Barber pole to stop spinning at Grandma's

 

Dan Rudy/ Wrangell Sentinel

Clara Haley takes a seat in her 111-year old barber chair at Grandma's Barber Shop. In business since 1983, Haley has decided to close her shop by year's end.

"When everything gets worn out, I'm quitting," Clara Haley once promised herself. On her second comb now after more than four decades of cutting hair, she has finally decided to close up her Front Street store, Grandma's Barber Shop.

"It's been a great shop," she said.

Patrons are sure to remember it, with its shelves and walls filled with antiques, knick-knacks and curiosities she's collected over the years.

"I have stuff in here that the museum doesn't have," said Haley.

There's little room for a lull in the conversation, with a variety of glass fishing floats, gear salvaged from sunken wrecks, old cameras, pre-Depression glass where the manganese content has since turned the bottles a purplish hue, straightedge razors and assorted bits from Old Town.

"Everything in here has been brought in," Haley said, largely given to her by locals.

"It's exactly what I wanted when I was going to open," she said of her shop. When she opened Grandma's in 1983, she had her tools, a portrait picture of her newly-born granddaughter and a 1903 Theo Kochs Chicago-made chair.

"It took five guys to carry this up the stairs," she recalled. "They told me, 'Next time you're moving, don't call us.'"

When she was in barber school, every Saturday she would collect signatures for the barber board working at different shops around Portland, Ore.

"The shop I just loved was just like this," Haley said, with a collection of antiques and nearly the very same chair. "Everything I have in here is what I wanted."

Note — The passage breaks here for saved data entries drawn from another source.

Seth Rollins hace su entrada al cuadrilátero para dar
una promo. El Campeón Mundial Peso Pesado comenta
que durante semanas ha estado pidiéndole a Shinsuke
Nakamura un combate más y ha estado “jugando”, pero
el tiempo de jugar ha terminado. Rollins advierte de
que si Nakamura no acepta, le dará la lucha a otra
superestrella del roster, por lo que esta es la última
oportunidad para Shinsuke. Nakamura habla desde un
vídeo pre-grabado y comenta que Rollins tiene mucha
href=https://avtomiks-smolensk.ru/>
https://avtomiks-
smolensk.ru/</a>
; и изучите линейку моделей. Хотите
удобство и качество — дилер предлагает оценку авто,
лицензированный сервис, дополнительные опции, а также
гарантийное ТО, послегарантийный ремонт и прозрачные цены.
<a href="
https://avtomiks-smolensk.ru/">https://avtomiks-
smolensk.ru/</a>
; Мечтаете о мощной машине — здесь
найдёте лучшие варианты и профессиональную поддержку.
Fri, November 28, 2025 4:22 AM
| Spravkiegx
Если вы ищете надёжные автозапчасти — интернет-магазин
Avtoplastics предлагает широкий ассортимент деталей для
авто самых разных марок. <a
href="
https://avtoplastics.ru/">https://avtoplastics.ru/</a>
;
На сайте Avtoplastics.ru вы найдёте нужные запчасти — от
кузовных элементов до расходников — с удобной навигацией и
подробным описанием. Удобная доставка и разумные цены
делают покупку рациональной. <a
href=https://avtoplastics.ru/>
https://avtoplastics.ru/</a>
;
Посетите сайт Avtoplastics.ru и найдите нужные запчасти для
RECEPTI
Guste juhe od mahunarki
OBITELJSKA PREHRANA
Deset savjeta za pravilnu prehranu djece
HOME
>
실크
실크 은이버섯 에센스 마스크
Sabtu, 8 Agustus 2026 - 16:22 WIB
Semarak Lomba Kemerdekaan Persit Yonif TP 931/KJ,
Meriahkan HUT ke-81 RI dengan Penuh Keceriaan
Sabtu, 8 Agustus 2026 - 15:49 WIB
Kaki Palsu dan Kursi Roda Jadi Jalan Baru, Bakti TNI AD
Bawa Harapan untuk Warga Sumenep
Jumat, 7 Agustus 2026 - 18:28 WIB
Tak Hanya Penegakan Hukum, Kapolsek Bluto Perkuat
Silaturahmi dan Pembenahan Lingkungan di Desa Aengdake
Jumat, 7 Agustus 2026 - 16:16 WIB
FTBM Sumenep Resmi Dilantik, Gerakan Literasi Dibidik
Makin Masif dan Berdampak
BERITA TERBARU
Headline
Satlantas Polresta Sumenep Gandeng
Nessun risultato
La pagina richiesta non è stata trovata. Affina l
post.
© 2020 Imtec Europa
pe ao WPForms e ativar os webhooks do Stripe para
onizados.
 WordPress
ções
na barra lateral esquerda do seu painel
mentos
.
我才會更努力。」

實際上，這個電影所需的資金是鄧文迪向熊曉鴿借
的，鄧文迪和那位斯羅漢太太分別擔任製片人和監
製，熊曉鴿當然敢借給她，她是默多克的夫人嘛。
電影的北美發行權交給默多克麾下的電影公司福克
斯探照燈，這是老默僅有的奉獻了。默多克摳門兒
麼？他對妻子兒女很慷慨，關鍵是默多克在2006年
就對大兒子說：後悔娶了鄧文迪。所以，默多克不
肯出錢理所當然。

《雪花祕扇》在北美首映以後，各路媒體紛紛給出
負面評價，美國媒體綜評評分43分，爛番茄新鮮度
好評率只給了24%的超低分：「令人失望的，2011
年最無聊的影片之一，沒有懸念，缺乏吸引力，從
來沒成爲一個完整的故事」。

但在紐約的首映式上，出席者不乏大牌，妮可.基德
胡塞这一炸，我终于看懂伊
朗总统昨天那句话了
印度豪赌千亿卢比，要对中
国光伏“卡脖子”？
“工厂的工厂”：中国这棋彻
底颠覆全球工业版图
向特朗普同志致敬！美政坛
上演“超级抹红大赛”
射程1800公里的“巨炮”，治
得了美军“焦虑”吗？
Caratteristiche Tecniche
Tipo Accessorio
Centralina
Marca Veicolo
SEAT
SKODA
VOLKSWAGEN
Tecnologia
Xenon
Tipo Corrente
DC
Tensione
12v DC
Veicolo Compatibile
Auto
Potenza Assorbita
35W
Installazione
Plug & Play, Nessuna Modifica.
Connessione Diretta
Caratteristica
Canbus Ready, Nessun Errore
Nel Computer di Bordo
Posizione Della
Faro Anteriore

One item she was particularly pleased to get was her by-now weathered appointment board, a dry-erase board she's rigged up to hang from the shop door. Haley said she got the idea from her niece's dorm room door, and the system has been more manageable than having to schedule everything by phone.

A great-grandmother now, Haley said business at Grandma's has slowed down to the point where she finds herself working maybe two hours a day. She recently decided it was time to close up the shop for good, by month's end.

That won't mean putting down her scissors just yet, however.

"I love cutting hair," she said. "I've been cutting hair for 41 years. I'll probably still keep cutting hair at my house."

Most of the shop's collection will go to her son, but she will still have a collection of good memories – more than she can keep track of.

"I wish every day I'd written down one thing that had happened," she added.